Copy the entries character for character.
-*-
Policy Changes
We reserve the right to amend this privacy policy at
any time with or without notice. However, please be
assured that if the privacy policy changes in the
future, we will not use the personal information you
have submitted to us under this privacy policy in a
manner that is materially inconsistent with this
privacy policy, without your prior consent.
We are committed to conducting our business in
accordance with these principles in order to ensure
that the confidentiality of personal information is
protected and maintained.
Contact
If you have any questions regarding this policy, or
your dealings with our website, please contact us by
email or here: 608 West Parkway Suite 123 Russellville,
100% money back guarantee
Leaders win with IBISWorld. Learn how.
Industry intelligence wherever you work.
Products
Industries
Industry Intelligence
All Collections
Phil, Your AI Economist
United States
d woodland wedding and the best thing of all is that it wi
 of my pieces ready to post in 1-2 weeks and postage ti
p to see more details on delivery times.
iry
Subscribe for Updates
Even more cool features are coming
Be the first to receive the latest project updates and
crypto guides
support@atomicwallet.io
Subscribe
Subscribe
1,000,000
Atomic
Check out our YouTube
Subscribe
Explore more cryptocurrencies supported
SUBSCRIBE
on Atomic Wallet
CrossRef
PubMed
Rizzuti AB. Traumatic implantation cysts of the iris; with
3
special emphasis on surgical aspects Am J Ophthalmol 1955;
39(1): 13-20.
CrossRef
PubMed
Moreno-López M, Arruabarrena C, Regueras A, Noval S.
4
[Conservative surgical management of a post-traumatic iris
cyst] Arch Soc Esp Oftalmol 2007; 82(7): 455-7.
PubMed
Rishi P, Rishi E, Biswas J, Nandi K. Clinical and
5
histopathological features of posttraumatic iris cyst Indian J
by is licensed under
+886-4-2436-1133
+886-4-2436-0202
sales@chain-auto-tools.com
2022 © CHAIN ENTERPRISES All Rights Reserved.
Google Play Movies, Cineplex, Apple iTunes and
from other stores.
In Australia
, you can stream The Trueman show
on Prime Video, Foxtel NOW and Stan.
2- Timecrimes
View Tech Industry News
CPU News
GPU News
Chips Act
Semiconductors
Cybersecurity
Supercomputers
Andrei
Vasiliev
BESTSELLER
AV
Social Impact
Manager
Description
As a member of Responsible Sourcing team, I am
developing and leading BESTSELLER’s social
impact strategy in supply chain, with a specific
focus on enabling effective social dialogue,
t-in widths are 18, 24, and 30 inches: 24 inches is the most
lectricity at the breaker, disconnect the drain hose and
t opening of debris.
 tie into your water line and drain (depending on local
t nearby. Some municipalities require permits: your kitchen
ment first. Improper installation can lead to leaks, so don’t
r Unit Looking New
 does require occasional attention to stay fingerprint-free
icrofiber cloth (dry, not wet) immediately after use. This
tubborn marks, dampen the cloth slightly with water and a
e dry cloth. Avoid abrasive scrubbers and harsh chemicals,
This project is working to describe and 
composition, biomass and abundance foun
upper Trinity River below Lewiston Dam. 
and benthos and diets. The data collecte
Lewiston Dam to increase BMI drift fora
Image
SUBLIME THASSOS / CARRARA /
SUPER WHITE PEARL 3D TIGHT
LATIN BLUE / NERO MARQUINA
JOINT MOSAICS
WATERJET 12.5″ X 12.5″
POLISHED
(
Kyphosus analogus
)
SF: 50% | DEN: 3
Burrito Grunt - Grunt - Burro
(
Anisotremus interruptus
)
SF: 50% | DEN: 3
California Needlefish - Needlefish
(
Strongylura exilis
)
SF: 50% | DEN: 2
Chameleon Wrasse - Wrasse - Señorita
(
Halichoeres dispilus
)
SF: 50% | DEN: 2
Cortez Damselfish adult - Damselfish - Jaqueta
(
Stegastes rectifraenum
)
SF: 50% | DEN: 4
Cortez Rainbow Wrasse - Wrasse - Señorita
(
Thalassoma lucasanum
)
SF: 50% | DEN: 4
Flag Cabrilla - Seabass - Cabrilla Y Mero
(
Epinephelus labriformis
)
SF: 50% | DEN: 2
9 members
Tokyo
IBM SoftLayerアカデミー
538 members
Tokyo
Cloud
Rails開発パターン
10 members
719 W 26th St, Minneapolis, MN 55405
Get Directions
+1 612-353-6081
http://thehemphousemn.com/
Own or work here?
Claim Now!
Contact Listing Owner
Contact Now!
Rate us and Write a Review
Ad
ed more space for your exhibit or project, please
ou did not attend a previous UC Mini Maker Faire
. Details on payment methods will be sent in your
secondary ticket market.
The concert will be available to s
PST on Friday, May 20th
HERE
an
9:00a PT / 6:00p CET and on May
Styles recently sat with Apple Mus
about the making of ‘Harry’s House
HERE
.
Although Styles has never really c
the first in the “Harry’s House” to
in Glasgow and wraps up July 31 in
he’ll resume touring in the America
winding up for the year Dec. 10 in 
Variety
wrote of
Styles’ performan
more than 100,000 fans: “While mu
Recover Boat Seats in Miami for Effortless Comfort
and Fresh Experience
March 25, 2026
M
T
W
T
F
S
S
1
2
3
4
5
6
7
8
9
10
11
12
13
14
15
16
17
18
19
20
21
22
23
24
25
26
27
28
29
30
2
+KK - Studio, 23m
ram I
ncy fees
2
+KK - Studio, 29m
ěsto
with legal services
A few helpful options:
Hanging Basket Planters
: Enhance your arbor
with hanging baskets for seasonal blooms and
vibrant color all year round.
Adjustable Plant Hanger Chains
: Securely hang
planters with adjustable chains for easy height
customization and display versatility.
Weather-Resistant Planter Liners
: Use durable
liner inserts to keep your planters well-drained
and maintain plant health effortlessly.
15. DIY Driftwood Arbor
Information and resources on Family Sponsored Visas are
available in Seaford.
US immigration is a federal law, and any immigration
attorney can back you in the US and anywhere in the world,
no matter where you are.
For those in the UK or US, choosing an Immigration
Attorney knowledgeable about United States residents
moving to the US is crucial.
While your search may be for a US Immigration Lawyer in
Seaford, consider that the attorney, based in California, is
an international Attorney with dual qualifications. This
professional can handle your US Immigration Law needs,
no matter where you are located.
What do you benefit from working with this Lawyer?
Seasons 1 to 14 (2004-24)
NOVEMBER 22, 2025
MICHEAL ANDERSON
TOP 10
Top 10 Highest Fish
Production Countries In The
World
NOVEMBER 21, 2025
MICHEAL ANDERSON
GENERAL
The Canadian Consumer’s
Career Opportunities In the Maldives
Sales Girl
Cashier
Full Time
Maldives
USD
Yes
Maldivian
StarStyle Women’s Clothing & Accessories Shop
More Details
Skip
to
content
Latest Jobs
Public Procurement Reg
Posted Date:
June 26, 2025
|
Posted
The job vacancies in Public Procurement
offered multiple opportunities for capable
-*-
Exercise answer =
Policy Changes
We reserve the right to amend this privacy policy at
any time with or without notice. However, please be
assured that if the privacy policy changes in the
future, we will not use the personal information you
have submitted to us under this privacy policy in a
manner that is materially inconsistent with this
privacy policy, without your prior consent.
We are committed to conducting our business in
accordance with these principles in order to ensure
that the confidentiality of personal information is
protected and maintained.
Contact
If you have any questions regarding this policy, or
your dealings with our website, please contact us by
email or here: 608 West Parkway Suite 123 Russellville,
100% money back guarantee
Leaders win with IBISWorld. Learn how.
Industry intelligence wherever you work.
Products
Industries
Industry Intelligence
All Collections
Phil, Your AI Economist
United States
d woodland wedding and the best thing of all is that it wi
 of my pieces ready to post in 1-2 weeks and postage ti
p to see more details on delivery times.
iry
Subscribe for Updates
Even more cool features are coming
Be the first to receive the latest project updates and
crypto guides
support@atomicwallet.io
Subscribe
Subscribe
1,000,000
Atomic
Check out our YouTube
Subscribe
Explore more cryptocurrencies supported
SUBSCRIBE
on Atomic Wallet
CrossRef
PubMed
Rizzuti AB. Traumatic implantation cysts of the iris; with
3
special emphasis on surgical aspects Am J Ophthalmol 1955;
39(1): 13-20.
CrossRef
PubMed
Moreno-López M, Arruabarrena C, Regueras A, Noval S.
4
[Conservative surgical management of a post-traumatic iris
cyst] Arch Soc Esp Oftalmol 2007; 82(7): 455-7.
PubMed
Rishi P, Rishi E, Biswas J, Nandi K. Clinical and
5
histopathological features of posttraumatic iris cyst Indian J
by is licensed under
+886-4-2436-1133
+886-4-2436-0202
sales@chain-auto-tools.com
2022 © CHAIN ENTERPRISES All Rights Reserved.
Google Play Movies, Cineplex, Apple iTunes and
from other stores.
In Australia
, you can stream The Trueman show
on Prime Video, Foxtel NOW and Stan.
2- Timecrimes
View Tech Industry News
CPU News
GPU News
Chips Act
Semiconductors
Cybersecurity
Supercomputers
Andrei
Vasiliev
BESTSELLER
AV
Social Impact
Manager
Description
As a member of Responsible Sourcing team, I am
developing and leading BESTSELLER’s social
impact strategy in supply chain, with a specific
focus on enabling effective social dialogue,
t-in widths are 18, 24, and 30 inches: 24 inches is the most
lectricity at the breaker, disconnect the drain hose and
t opening of debris.
 tie into your water line and drain (depending on local
t nearby. Some municipalities require permits: your kitchen
ment first. Improper installation can lead to leaks, so don’t
r Unit Looking New
 does require occasional attention to stay fingerprint-free
icrofiber cloth (dry, not wet) immediately after use. This
tubborn marks, dampen the cloth slightly with water and a
e dry cloth. Avoid abrasive scrubbers and harsh chemicals,
This project is working to describe and 
composition, biomass and abundance foun
upper Trinity River below Lewiston Dam. 
and benthos and diets. The data collecte
Lewiston Dam to increase BMI drift fora
Image
SUBLIME THASSOS / CARRARA /
SUPER WHITE PEARL 3D TIGHT
LATIN BLUE / NERO MARQUINA
JOINT MOSAICS
WATERJET 12.5″ X 12.5″
POLISHED
(
Kyphosus analogus
)
SF: 50% | DEN: 3
Burrito Grunt - Grunt - Burro
(
Anisotremus interruptus
)
SF: 50% | DEN: 3
California Needlefish - Needlefish
(
Strongylura exilis
)
SF: 50% | DEN: 2
Chameleon Wrasse - Wrasse - Señorita
(
Halichoeres dispilus
)
SF: 50% | DEN: 2
Cortez Damselfish adult - Damselfish - Jaqueta
(
Stegastes rectifraenum
)
SF: 50% | DEN: 4
Cortez Rainbow Wrasse - Wrasse - Señorita
(
Thalassoma lucasanum
)
SF: 50% | DEN: 4
Flag Cabrilla - Seabass - Cabrilla Y Mero
(
Epinephelus labriformis
)
SF: 50% | DEN: 2
9 members
Tokyo
IBM SoftLayerアカデミー
538 members
Tokyo
Cloud
Rails開発パターン
10 members
719 W 26th St, Minneapolis, MN 55405
Get Directions
+1 612-353-6081
http://thehemphousemn.com/
Own or work here?
Claim Now!
Contact Listing Owner
Contact Now!
Rate us and Write a Review
Ad
ed more space for your exhibit or project, please
ou did not attend a previous UC Mini Maker Faire
. Details on payment methods will be sent in your
secondary ticket market.
The concert will be available to s
PST on Friday, May 20th
HERE
an
9:00a PT / 6:00p CET and on May
Styles recently sat with Apple Mus
about the making of ‘Harry’s House
HERE
.
Although Styles has never really c
the first in the “Harry’s House” to
in Glasgow and wraps up July 31 in
he’ll resume touring in the America
winding up for the year Dec. 10 in 
Variety
wrote of
Styles’ performan
more than 100,000 fans: “While mu
Recover Boat Seats in Miami for Effortless Comfort
and Fresh Experience
March 25, 2026
M
T
W
T
F
S
S
1
2
3
4
5
6
7
8
9
10
11
12
13
14
15
16
17
18
19
20
21
22
23
24
25
26
27
28
29
30
2
+KK - Studio, 23m
ram I
ncy fees
2
+KK - Studio, 29m
ěsto
with legal services
A few helpful options:
Hanging Basket Planters
: Enhance your arbor
with hanging baskets for seasonal blooms and
vibrant color all year round.
Adjustable Plant Hanger Chains
: Securely hang
planters with adjustable chains for easy height
customization and display versatility.
Weather-Resistant Planter Liners
: Use durable
liner inserts to keep your planters well-drained
and maintain plant health effortlessly.
15. DIY Driftwood Arbor
Information and resources on Family Sponsored Visas are
available in Seaford.
US immigration is a federal law, and any immigration
attorney can back you in the US and anywhere in the world,
no matter where you are.
For those in the UK or US, choosing an Immigration
Attorney knowledgeable about United States residents
moving to the US is crucial.
While your search may be for a US Immigration Lawyer in
Seaford, consider that the attorney, based in California, is
an international Attorney with dual qualifications. This
professional can handle your US Immigration Law needs,
no matter where you are located.
What do you benefit from working with this Lawyer?
Seasons 1 to 14 (2004-24)
NOVEMBER 22, 2025
MICHEAL ANDERSON
TOP 10
Top 10 Highest Fish
Production Countries In The
World
NOVEMBER 21, 2025
MICHEAL ANDERSON
GENERAL
The Canadian Consumer’s
Career Opportunities In the Maldives
Sales Girl
Cashier
Full Time
Maldives
USD
Yes
Maldivian
StarStyle Women’s Clothing & Accessories Shop
More Details
Skip
to
content
Latest Jobs
Public Procurement Reg
Posted Date:
June 26, 2025
|
Posted
The job vacancies in Public Procurement
offered multiple opportunities for capable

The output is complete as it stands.